Task statement: What you return should be the complete data below, word for word, with no pictures in it.

Data supplied:
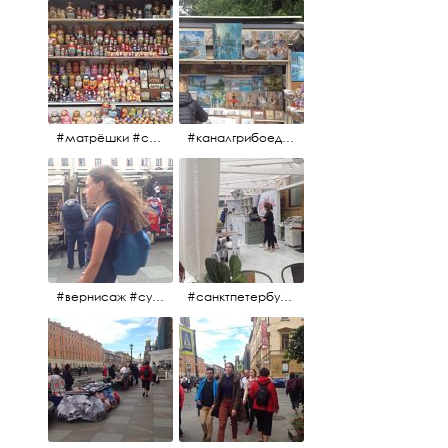
#матрёшки #сувениры #вернисаж
#каналгрибоедова #санктпетербург #вернисаж #
#вернисаж #сувениры #картины
#санктпетербург #летнеекафе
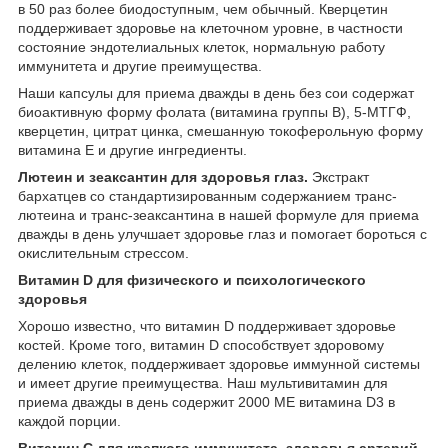
в 50 раз более биодоступным, чем обычный. Кверцетин
поддерживает здоровье на клеточном уровне, в частности
состояние эндотелиальных клеток, нормальную работу
иммунитета и другие преимущества.
Наши капсулы для приема дважды в день без сои содержат
биоактивную форму фолата (витамина группы B), 5-МТГФ,
кверцетин, цитрат цинка, смешанную токоферольную форму
витамина E и другие ингредиенты.
Лютеин и зеаксантин для здоровья глаз.
Экстракт
бархатцев со стандартизированным содержанием транс-
лютеина и транс-зеаксантина в нашей формуле для приема
дважды в день улучшает здоровье глаз и помогает бороться с
окислительным стрессом.
Витамин D для физического и психологического
здоровья
Хорошо известно, что витамин D поддерживает здоровье
костей. Кроме того, витамин D способствует здоровому
делению клеток, поддерживает здоровье иммунной системы
и имеет другие преимущества. Наш мультивитамин для
приема дважды в день содержит 2000 МЕ витамина D3 в
каждой порции.
Витамин C для крепкого иммунитета, здоровья артерий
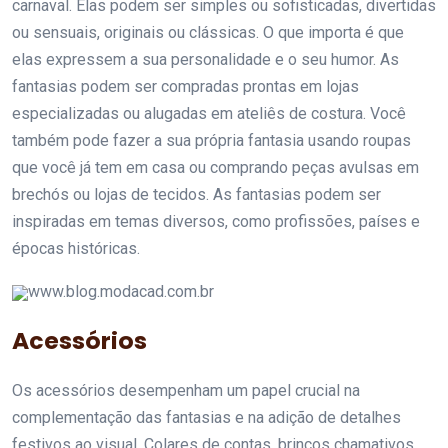
carnaval. Elas podem ser simples ou sofisticadas, divertidas
ou sensuais, originais ou clássicas. O que importa é que
elas expressem a sua personalidade e o seu humor. As
fantasias podem ser compradas prontas em lojas
especializadas ou alugadas em ateliês de costura. Você
também pode fazer a sua própria fantasia usando roupas
que você já tem em casa ou comprando peças avulsas em
brechós ou lojas de tecidos. As fantasias podem ser
inspiradas em temas diversos, como profissões, países e
épocas históricas.
www.blog.modacad.com.br
Acessórios
Os acessórios desempenham um papel crucial na
complementação das fantasias e na adição de detalhes
festivos ao visual. Colares de contas, brincos chamativos,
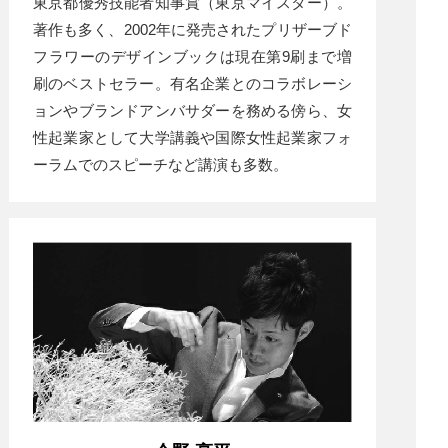
東京都優秀技能者知事賞（東京マイスター）。
著作も多く、2002年に発売されたプリザーブド
フラワーのデザインブックは現在第9刷まで増
刷のベストセラー。有名企業とのコラボレーシ
ョンやブランドアンバサダーを務める傍ら、女
性起業家として大学講義や国際女性起業家フォ
ーラムでのスピーチなど講演も多数。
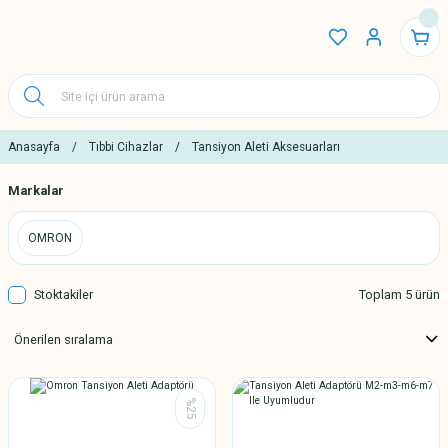
Anasayfa
Tıbbi Cihazlar
Tansiyon Aleti Aksesuarları
Markalar
OMRON
Stoktakiler
Toplam 5 ürün
%25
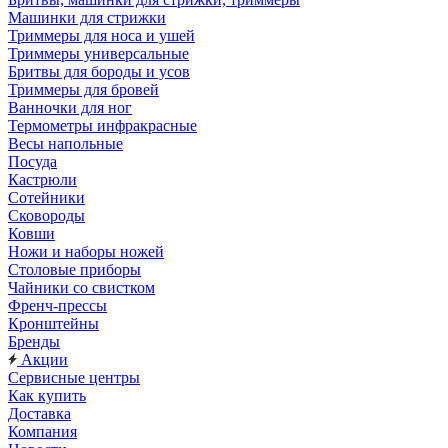
Машинки для стрижки
Триммеры для носа и ушей
Триммеры универсальные
Бритвы для бороды и усов
Триммеры для бровей
Ванночки для ног
Термометры инфракрасные
Весы напольные
Посуда
Кастрюли
Сотейники
Сковороды
Ковши
Ножи и наборы ножей
Столовые приборы
Чайники со свистком
Френч-прессы
Кронштейны
Бренды
Акции
Сервисные центры
Как купить
Доставка
Компания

Answer box:
#матрёшки #сувениры #вернисаж
#каналгрибоедова #санктпетербург #вернисаж #
#вернисаж #сувениры #картины
#санктпетербург #летнеекафе
в 50 раз более биодоступным, чем обычный. Кверцетин
поддерживает здоровье на клеточном уровне, в частности
состояние эндотелиальных клеток, нормальную работу
иммунитета и другие преимущества.
Наши капсулы для приема дважды в день без сои содержат
биоактивную форму фолата (витамина группы B), 5-МТГФ,
кверцетин, цитрат цинка, смешанную токоферольную форму
витамина E и другие ингредиенты.
Лютеин и зеаксантин для здоровья глаз.
Экстракт
бархатцев со стандартизированным содержанием транс-
лютеина и транс-зеаксантина в нашей формуле для приема
дважды в день улучшает здоровье глаз и помогает бороться с
окислительным стрессом.
Витамин D для физического и психологического
здоровья
Хорошо известно, что витамин D поддерживает здоровье
костей. Кроме того, витамин D способствует здоровому
делению клеток, поддерживает здоровье иммунной системы
и имеет другие преимущества. Наш мультивитамин для
приема дважды в день содержит 2000 МЕ витамина D3 в
каждой порции.
Витамин C для крепкого иммунитета, здоровья артерий
carnaval. Elas podem ser simples ou sofisticadas, divertidas
ou sensuais, originais ou clássicas. O que importa é que
elas expressem a sua personalidade e o seu humor. As
fantasias podem ser compradas prontas em lojas
especializadas ou alugadas em ateliês de costura. Você
também pode fazer a sua própria fantasia usando roupas
que você já tem em casa ou comprando peças avulsas em
brechós ou lojas de tecidos. As fantasias podem ser
inspiradas em temas diversos, como profissões, países e
épocas históricas.
www.blog.modacad.com.br
Acessórios
Os acessórios desempenham um papel crucial na
complementação das fantasias e na adição de detalhes
festivos ao visual. Colares de contas, brincos chamativos,
東京都優秀技能者知事賞（東京マイスター）。
著作も多く、2002年に発売されたプリザーブド
フラワーのデザインブックは現在第9刷まで増
刷のベストセラー。有名企業とのコラボレーシ
ョンやブランドアンバサダーを務める傍ら、女
性起業家として大学講義や国際女性起業家フォ
ーラムでのスピーチなど講演も多数。
Anasayfa
Tıbbi Cihazlar
Tansiyon Aleti Aksesuarları
Markalar
OMRON
Stoktakiler
Toplam 5 ürün
%25
Машинки для стрижки
Триммеры для носа и ушей
Триммеры универсальные
Бритвы для бороды и усов
Триммеры для бровей
Ванночки для ног
Термометры инфракрасные
Весы напольные
Посуда
Кастрюли
Сотейники
Сковороды
Ковши
Ножи и наборы ножей
Столовые приборы
Чайники со свистком
Френч-прессы
Кронштейны
Бренды
Акции
Сервисные центры
Как купить
Доставка
Компания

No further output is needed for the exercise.